At the end of the Chilean Civil War of 1829–1830 the government decided to buy the brigantine-schooner Flora to confront a new attack of insurgents. It was renamed Colo Colo.

It brought Claudio Gay to the Juan Fernández Islands and realized hydrographic survey at the coasts of Chile.

==War of the Confederation==
In August 1836 the Chilean insurgent Ramón Freire, with the support of the government of the Peru–Bolivian Confederation, sailed bound for Chiloé to promote a revolution in Chile but he was betrayed and captured. The Chilean government sent the Colo Colo and the Aquiles under command of Pedro Angulo bound for El Callao in order to retaliate the Peruvian attempt to intervene in the Chilean affairs. The Colo Colo remained in Arica and the Aquiles continued to Lima and captured the schooner Peruviana, brigantine Arequipeño and the barque Santa Cruz in El Callao so easily and quietly that the local authorities did not realize until next morning that the Aquiles set sailed away carrying with it the Confederation's navy.
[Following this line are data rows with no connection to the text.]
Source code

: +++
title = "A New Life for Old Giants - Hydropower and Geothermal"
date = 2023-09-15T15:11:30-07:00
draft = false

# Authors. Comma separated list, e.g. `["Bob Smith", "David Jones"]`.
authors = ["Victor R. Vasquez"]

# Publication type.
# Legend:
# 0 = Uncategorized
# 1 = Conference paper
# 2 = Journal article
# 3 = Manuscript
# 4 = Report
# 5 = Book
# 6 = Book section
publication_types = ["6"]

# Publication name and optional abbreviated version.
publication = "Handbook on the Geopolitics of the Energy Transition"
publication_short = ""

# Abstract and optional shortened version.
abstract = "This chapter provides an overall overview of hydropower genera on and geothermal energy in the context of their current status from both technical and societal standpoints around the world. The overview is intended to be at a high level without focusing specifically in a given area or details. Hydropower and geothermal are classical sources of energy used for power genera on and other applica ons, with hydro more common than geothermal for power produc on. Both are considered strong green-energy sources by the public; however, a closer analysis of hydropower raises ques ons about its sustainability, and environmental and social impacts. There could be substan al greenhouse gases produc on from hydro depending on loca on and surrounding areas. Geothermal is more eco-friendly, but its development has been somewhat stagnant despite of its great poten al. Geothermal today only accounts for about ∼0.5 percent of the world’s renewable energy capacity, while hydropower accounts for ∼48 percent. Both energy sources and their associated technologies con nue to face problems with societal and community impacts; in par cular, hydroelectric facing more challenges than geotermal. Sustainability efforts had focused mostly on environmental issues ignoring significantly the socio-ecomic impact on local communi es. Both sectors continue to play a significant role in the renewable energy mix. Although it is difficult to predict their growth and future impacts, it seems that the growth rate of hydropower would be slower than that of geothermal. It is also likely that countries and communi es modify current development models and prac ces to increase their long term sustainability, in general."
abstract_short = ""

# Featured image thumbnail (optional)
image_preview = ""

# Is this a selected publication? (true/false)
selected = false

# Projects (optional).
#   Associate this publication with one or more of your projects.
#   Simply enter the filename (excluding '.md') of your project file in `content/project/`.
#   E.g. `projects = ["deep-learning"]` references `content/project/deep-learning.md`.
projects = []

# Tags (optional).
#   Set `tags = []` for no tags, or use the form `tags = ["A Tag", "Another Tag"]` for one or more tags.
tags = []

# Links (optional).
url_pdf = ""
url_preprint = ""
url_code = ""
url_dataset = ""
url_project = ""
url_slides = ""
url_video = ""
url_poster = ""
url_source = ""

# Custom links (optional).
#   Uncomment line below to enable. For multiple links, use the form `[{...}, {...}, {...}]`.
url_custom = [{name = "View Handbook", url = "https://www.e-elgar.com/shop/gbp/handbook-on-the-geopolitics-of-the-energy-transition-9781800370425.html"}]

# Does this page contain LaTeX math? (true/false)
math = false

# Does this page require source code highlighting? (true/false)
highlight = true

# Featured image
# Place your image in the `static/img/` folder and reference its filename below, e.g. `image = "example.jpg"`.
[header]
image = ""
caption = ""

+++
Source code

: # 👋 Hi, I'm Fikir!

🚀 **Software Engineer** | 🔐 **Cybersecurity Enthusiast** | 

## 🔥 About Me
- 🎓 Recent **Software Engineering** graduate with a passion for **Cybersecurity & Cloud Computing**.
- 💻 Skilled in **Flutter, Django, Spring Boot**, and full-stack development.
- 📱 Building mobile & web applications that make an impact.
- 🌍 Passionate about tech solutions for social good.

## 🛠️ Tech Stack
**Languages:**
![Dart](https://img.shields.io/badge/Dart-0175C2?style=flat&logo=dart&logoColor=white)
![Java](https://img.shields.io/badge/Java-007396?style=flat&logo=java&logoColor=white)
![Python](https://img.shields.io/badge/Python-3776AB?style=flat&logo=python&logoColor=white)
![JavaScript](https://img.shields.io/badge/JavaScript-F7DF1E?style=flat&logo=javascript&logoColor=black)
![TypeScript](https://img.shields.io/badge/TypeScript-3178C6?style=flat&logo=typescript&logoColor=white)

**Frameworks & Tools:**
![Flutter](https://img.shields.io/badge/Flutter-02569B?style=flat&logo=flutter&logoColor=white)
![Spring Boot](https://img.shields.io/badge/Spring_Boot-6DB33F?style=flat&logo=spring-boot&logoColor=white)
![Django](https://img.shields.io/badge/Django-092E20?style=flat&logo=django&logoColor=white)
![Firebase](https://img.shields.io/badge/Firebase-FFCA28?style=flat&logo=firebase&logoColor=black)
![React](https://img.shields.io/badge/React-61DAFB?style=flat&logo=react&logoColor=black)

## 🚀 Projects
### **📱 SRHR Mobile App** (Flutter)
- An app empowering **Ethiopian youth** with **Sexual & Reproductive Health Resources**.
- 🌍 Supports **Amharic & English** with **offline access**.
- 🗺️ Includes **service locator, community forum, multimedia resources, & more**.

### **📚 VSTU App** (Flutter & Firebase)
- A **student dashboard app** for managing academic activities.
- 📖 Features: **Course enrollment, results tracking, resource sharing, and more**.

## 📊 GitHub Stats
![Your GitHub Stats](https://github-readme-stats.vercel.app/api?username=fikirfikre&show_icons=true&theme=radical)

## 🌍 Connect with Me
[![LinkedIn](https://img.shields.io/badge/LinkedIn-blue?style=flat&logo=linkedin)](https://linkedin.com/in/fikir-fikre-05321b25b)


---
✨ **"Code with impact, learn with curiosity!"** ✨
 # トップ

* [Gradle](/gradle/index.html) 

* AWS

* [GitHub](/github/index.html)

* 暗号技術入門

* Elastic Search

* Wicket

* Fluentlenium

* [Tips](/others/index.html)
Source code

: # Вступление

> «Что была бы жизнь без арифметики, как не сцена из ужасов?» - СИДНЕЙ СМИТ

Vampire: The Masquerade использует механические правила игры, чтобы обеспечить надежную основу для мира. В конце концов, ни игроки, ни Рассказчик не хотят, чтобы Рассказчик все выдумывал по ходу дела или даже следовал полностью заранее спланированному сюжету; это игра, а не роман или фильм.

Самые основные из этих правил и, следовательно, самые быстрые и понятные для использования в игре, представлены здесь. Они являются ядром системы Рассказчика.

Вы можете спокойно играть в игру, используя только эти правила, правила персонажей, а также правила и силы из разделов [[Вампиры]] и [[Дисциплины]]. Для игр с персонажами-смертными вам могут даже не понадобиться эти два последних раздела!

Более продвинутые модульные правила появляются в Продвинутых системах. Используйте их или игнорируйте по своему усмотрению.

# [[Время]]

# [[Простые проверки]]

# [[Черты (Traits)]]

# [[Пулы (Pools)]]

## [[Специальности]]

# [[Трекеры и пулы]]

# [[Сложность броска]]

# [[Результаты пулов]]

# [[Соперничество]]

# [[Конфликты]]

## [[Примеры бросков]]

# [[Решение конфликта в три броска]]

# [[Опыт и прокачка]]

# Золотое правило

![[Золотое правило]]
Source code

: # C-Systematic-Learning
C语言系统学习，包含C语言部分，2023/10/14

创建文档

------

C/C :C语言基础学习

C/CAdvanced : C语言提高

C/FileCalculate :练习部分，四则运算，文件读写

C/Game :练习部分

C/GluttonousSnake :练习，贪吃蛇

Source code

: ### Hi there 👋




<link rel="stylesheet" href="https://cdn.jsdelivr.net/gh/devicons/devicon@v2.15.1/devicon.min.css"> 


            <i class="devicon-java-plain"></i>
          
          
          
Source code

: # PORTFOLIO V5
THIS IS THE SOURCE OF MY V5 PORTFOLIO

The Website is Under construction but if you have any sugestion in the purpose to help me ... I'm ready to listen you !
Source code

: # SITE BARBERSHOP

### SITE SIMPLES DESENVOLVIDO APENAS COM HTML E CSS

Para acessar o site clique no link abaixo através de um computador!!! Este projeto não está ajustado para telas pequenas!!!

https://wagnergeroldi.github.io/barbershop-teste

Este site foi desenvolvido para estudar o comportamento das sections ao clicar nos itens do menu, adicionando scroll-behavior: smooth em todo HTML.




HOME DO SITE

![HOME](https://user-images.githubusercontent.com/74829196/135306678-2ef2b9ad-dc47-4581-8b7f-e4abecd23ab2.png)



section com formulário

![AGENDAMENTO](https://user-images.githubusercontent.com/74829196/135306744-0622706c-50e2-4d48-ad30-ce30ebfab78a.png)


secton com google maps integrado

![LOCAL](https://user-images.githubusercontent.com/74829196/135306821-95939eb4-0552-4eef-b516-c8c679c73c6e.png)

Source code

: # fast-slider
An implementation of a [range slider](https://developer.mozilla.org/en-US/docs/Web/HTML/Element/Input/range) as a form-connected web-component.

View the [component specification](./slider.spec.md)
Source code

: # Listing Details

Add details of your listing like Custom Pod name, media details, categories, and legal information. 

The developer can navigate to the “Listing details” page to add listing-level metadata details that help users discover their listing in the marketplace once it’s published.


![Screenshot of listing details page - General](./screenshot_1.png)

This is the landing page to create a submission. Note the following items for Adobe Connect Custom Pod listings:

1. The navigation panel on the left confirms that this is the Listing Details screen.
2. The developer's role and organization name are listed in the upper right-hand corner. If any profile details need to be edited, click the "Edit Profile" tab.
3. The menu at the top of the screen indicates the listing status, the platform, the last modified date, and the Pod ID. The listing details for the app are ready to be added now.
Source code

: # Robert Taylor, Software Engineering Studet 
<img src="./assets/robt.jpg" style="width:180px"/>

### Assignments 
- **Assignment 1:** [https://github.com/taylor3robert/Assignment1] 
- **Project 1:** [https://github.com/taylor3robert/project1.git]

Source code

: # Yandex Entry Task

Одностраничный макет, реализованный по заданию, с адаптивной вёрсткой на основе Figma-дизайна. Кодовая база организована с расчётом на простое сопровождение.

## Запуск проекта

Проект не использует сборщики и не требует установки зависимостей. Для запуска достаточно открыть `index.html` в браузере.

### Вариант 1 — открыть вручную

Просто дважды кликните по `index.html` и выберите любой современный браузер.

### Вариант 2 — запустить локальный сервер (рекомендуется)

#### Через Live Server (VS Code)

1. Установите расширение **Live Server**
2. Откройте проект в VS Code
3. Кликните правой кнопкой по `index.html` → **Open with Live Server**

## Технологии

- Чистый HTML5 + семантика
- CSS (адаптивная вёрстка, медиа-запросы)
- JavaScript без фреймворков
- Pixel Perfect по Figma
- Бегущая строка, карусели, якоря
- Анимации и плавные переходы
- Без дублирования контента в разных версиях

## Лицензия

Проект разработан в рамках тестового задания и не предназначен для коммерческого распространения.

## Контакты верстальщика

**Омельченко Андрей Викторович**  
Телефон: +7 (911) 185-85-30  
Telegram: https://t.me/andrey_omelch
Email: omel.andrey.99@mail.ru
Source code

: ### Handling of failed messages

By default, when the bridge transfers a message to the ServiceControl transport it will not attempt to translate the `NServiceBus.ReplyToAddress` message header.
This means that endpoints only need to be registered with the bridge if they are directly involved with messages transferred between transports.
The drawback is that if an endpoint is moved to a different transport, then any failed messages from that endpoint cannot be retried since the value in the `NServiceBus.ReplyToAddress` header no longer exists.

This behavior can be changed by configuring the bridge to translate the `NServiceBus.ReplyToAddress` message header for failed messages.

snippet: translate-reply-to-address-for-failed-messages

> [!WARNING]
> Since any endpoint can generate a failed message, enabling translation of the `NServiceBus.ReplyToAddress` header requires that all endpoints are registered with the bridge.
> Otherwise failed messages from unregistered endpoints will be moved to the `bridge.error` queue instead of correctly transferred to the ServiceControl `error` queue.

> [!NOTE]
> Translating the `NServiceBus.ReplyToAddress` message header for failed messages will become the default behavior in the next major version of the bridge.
==Voyage to Easter Island and Australia in 1837==
On 8 March 1837, under the command of Teniente de Marina Leoncio Señoret, the Colo Colo sailed off from Valparaíso bound for Juan Fernández Islands, where she brought aboard the jailed leaders of the opposition to be banned in Australia. Thus, the Colo Colo was the first Chilean ship to program a visit the Easter Island.

On 14 November 1837, a naval Confederation force tried to liberate Ramón Freire from Juan Fernández Islands.